* **DOCUMENT SEGMENT**
*** Begin section ***

VERMILLION — For over 10 years, the University of South Dakota has provided first-year students the opportunity to live in the Honors Program Living-Learning Community (LLC), a floor in North Complex intended only for students in the program. Because of its success, the Honors Program, in partnership with University Housing, will provide a wing in Coyote Village reserved for sophomores, juniors and seniors in Honors fall 2020.
“The Honors Program has seen great success with our first-year Living-Learning Community,” said Dallas Doane, Honors Program coordinator. “We know that the community is successful as it has a higher GPA than other first-year floors and higher retention of students from semester to semester. We are excited to partner with University Housing to keep the momentum going during our students’ second year on campus.”
According to the Association for American Colleges and University, a living-learning community has been proven to be beneficial to college students from a variety of backgrounds. Additionally, students who participate in living-learning communities have a higher academic success rate, higher college graduate rates, higher levels of satisfaction with their college experience and an easier time connecting with their peers.
The Honors LLC at USD offers students the opportunity to live in close quarters with like-minded, high-achieving peers.

*** End section ***

* **TASKS TO CARRY OUT**
1 > In the article on USD's Honors Living-Learning Community, what position does Dallas Doane hold?
2 > Please retype the stretch of the Honors Living-Learning Community article from "VERMILLION — For" through "Honors fall 2020.".
3 > Continue the Honors Living-Learning Community article past its final sentence.
The records that come after this article have no connection to it.

(Excerpts from a dataset)
*** Begin section ***

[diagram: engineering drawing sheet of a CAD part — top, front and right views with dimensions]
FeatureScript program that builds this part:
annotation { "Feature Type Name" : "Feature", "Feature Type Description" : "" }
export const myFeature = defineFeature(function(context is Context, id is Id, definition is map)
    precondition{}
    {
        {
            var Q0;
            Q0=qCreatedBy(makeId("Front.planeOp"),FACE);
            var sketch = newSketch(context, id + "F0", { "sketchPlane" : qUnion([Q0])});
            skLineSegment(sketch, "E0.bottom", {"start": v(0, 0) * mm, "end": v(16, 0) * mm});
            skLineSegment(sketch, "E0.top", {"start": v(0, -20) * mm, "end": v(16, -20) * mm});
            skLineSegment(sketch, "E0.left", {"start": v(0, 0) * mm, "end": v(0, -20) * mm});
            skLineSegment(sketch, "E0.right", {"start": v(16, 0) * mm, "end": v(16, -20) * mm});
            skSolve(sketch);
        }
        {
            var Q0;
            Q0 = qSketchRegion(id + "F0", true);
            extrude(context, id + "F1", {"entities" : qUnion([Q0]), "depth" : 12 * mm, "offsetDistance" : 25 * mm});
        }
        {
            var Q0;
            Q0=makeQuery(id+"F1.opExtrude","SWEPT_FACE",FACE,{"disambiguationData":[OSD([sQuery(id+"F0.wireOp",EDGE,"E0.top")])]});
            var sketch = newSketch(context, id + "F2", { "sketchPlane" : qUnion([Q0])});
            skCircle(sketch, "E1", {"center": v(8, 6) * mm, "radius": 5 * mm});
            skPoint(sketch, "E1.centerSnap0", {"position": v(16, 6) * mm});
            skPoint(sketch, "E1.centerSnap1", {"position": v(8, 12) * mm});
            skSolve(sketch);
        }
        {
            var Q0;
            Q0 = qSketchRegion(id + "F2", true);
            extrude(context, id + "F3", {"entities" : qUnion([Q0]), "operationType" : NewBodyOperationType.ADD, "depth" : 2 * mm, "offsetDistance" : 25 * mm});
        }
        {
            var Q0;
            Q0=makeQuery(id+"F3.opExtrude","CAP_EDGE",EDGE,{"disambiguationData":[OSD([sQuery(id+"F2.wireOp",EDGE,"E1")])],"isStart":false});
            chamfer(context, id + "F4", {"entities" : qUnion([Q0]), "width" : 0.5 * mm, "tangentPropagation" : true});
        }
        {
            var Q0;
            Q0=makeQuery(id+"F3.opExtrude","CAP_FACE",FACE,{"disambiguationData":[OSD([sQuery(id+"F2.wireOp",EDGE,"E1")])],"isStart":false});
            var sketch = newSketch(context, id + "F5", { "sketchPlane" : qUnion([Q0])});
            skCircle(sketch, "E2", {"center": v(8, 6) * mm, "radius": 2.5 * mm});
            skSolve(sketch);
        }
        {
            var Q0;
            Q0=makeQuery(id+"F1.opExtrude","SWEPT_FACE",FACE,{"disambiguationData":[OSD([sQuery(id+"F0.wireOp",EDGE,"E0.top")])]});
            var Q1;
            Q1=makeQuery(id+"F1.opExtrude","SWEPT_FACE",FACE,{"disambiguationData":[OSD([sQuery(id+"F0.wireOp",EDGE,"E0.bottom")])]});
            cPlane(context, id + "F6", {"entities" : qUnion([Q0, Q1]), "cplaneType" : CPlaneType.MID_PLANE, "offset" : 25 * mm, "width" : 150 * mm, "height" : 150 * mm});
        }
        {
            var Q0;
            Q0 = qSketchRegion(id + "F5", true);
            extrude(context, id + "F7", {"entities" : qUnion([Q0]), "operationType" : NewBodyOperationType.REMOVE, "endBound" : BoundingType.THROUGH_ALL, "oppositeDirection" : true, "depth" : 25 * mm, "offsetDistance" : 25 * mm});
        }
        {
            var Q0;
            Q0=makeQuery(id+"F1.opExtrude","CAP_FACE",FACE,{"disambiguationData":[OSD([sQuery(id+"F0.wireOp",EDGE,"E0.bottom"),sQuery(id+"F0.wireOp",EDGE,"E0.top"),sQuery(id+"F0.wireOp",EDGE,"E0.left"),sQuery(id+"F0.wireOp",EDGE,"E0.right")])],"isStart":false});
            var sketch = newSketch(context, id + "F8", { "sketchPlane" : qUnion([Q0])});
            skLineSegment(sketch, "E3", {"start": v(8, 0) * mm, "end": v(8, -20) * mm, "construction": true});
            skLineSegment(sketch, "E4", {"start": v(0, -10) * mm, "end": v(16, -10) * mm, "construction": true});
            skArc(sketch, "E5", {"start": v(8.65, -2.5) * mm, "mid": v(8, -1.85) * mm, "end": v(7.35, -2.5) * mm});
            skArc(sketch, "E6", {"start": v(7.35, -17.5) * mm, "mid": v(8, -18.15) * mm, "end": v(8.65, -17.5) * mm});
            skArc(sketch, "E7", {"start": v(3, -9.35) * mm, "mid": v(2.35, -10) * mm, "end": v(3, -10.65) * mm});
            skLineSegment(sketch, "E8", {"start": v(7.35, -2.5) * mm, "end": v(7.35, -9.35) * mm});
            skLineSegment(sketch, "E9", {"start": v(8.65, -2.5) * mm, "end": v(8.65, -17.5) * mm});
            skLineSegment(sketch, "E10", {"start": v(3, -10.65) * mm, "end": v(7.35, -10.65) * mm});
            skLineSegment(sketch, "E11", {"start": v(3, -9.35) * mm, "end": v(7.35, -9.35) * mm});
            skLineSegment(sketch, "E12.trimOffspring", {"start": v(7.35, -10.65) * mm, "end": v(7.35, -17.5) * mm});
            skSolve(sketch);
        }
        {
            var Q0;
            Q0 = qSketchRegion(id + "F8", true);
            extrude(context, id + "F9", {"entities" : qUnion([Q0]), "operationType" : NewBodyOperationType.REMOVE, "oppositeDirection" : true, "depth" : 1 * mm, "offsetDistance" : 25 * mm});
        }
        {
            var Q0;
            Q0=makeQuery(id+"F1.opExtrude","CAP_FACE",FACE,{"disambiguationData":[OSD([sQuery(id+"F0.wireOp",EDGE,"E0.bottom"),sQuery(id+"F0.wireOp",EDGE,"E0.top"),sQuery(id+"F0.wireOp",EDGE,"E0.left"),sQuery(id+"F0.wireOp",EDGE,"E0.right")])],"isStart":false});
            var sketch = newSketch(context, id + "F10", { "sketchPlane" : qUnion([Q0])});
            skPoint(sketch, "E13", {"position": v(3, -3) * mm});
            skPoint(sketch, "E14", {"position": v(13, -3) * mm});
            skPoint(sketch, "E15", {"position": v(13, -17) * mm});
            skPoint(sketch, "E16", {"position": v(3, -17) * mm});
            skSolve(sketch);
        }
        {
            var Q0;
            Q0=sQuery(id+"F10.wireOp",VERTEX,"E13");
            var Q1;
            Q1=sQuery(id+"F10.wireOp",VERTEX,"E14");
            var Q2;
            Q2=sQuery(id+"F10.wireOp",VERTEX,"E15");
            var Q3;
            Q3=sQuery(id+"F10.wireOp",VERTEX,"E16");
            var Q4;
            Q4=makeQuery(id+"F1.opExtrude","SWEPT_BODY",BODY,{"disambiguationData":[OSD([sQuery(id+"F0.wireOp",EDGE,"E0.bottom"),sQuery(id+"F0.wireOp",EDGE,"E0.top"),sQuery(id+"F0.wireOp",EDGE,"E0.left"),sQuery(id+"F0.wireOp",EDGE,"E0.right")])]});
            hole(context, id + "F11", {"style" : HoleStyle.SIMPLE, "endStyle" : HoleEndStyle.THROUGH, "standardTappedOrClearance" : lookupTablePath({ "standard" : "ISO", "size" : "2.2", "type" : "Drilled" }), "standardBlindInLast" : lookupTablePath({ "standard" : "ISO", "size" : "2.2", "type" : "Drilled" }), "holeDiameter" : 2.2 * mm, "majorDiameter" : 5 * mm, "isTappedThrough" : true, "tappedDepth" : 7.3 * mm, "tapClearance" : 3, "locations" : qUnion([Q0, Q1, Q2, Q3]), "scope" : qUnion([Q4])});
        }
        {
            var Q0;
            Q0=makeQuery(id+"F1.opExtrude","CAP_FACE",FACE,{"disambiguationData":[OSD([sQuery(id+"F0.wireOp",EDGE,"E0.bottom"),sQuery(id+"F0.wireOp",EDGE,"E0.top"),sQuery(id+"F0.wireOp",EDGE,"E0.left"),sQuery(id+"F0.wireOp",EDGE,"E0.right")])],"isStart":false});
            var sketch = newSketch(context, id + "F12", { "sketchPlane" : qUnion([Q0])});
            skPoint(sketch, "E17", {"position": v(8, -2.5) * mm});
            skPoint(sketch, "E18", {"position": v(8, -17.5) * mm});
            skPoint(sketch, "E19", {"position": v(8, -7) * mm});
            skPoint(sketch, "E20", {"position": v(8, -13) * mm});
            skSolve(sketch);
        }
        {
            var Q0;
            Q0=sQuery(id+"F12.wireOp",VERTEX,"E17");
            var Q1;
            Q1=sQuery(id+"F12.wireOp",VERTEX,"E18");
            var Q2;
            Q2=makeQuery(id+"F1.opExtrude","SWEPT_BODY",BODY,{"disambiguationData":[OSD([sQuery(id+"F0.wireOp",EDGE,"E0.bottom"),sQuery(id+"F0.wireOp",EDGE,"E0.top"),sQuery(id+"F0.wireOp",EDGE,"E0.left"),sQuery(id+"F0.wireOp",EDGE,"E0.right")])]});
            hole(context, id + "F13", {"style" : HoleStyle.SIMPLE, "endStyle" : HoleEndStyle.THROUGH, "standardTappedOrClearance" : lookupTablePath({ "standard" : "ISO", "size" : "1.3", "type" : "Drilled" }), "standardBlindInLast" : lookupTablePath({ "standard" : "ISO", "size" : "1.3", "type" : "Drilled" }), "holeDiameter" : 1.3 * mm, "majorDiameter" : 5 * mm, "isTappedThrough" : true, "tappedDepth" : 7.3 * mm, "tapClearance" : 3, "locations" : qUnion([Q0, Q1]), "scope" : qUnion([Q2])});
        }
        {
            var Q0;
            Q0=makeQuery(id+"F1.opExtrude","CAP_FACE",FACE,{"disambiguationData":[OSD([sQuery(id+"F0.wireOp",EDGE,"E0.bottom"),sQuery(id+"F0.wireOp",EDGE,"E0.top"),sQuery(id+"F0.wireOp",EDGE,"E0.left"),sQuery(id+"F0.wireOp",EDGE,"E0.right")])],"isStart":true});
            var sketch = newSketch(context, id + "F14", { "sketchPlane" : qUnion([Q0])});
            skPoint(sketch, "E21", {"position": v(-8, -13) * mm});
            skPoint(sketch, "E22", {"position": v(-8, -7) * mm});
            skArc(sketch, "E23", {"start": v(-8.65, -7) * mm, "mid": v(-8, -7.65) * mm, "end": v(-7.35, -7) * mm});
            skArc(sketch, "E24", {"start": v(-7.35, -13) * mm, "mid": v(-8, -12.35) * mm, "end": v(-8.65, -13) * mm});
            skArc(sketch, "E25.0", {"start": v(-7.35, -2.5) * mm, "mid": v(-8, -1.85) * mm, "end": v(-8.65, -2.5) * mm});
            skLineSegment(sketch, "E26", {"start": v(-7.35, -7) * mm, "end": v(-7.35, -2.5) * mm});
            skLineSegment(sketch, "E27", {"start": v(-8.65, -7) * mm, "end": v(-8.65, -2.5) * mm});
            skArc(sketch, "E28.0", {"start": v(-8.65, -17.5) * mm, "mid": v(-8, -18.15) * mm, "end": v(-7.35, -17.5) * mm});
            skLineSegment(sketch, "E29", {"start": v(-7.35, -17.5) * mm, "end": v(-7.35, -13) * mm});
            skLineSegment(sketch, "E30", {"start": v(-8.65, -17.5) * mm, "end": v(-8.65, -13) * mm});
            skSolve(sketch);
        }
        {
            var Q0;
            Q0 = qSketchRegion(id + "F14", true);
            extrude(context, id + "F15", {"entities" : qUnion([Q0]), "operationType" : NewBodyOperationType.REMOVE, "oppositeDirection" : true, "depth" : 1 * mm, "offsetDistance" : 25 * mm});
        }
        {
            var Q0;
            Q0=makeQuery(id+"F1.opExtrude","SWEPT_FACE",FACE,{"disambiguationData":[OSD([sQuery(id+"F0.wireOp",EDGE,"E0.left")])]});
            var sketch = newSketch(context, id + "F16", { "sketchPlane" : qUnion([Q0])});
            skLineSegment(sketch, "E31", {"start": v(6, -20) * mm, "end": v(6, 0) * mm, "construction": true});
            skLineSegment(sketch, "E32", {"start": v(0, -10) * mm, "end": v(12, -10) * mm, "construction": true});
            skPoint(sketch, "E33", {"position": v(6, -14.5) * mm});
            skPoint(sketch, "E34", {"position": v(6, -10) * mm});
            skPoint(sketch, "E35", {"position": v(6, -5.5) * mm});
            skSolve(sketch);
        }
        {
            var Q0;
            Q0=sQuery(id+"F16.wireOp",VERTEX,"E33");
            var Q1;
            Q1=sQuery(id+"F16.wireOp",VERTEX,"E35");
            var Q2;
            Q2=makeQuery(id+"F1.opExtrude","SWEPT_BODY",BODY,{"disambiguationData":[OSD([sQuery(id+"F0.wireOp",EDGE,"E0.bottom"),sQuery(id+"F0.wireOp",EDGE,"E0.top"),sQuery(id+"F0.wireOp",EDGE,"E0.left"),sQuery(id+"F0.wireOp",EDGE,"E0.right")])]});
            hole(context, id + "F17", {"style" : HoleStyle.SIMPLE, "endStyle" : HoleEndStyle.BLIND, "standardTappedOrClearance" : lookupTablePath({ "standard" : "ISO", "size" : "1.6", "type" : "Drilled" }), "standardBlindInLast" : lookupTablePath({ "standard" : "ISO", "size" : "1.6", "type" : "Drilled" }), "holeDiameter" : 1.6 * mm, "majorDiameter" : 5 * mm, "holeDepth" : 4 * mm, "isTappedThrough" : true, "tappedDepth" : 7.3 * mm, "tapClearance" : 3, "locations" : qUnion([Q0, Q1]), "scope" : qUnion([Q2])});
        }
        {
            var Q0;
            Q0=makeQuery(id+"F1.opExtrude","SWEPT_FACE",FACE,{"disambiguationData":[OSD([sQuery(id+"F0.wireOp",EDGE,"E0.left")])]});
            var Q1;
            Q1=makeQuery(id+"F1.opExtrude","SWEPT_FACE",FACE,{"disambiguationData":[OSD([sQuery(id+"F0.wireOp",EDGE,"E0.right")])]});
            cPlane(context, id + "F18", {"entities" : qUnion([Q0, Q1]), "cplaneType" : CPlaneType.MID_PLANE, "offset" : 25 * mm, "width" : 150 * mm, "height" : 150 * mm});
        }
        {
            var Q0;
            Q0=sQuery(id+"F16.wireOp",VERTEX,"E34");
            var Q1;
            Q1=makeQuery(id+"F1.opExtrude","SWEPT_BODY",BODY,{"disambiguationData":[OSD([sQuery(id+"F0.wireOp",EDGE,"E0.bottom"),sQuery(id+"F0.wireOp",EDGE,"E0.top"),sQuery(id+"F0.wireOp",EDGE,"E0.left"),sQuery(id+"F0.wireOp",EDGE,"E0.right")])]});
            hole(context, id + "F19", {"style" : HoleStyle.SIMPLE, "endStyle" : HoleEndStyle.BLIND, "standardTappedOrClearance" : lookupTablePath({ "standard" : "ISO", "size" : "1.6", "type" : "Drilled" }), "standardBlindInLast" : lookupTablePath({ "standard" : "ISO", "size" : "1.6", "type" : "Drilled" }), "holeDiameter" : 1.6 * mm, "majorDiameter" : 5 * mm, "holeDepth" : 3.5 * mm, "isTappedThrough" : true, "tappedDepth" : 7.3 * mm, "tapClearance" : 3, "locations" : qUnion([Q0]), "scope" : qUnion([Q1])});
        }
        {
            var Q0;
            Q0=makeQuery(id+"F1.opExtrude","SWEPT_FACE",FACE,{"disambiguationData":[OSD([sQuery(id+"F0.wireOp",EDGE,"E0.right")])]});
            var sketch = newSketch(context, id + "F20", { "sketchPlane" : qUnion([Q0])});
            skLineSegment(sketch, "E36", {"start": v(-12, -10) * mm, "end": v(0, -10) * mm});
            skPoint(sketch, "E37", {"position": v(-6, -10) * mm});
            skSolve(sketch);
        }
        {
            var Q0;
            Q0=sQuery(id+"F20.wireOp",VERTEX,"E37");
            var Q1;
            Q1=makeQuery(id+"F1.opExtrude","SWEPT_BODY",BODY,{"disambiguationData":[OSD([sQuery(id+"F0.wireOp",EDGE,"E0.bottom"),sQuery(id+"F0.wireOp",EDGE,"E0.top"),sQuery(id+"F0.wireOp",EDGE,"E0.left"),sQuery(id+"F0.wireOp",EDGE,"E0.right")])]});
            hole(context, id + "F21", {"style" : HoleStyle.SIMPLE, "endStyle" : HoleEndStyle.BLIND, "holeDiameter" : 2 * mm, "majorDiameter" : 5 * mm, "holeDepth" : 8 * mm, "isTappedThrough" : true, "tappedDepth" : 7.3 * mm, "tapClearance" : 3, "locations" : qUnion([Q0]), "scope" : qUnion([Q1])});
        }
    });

*** End section ***

* **EXPECTED RESULTS**
1 > Honors Program coordinator

2 >
VERMILLION — For over 10 years, the University of South Dakota has provided first-year students the opportunity to live in the Honors Program Living-Learning Community (LLC), a floor in North Complex intended only for students in the program. Because of its success, the Honors Program, in partnership with University Housing, will provide a wing in Coyote Village reserved for sophomores, juniors and seniors in Honors fall 2020.

3 >
“Living-learning communities pair you with a diverse group of peers who challenge you intellectually, but are also interested in forming close connections,” said Katie Brust, a second-year medical biology and studio art double major and honors student. “When I lived on the floor, it was very social, both on the floor and within classrooms. I made all my best friends from this experience.”
As one of the most sought-after residence halls on campus, the Honors wing in Coyote Village will offer suite and apartment style options that are conveniently located near academic buildings, the Muenster University Center and the Wellness Center.
“The Honors LLC is a great way to connect with the people you will be going through Honors classes together and to build a support system,” said Michaela Ahrenholtz, a neuroscience major and third-year Honors student. “This community is always one of the busiest floors in the freshmen dorms.”